** Information shown follows **

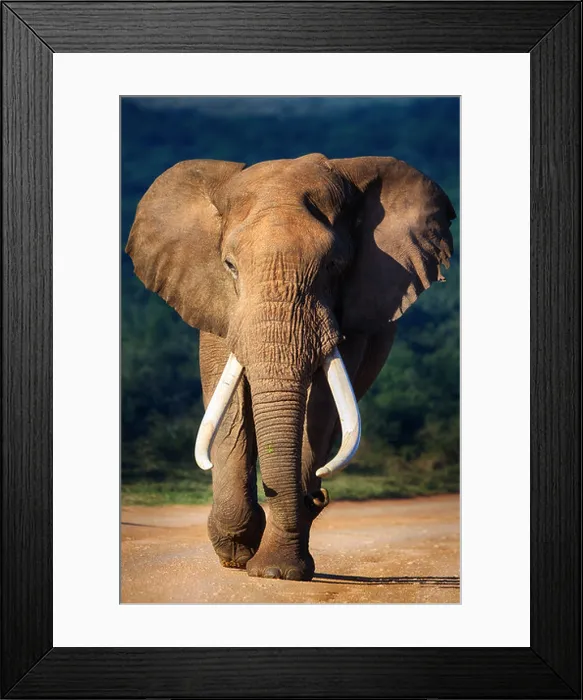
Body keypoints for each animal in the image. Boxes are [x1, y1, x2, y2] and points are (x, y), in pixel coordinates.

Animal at [126, 153, 455, 581]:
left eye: (334, 265)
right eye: (229, 265)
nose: (319, 497)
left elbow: (321, 407)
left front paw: (276, 571)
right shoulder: (214, 300)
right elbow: (228, 400)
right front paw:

** End of Information shown **

▶ [Instructions to follow] From the records given above, reproduce all text exactly and exclude each picture.

▶ [Response]
Body keypoints for each animal in the image. Boxes are [x1, y1, x2, y2] and points are (x, y), in pixel coordinates.

Animal at [126, 153, 455, 581]:
left eye: (334, 265)
right eye: (229, 265)
nose: (319, 497)
left elbow: (321, 407)
left front paw: (276, 571)
right shoulder: (214, 300)
right elbow: (228, 400)
right front paw:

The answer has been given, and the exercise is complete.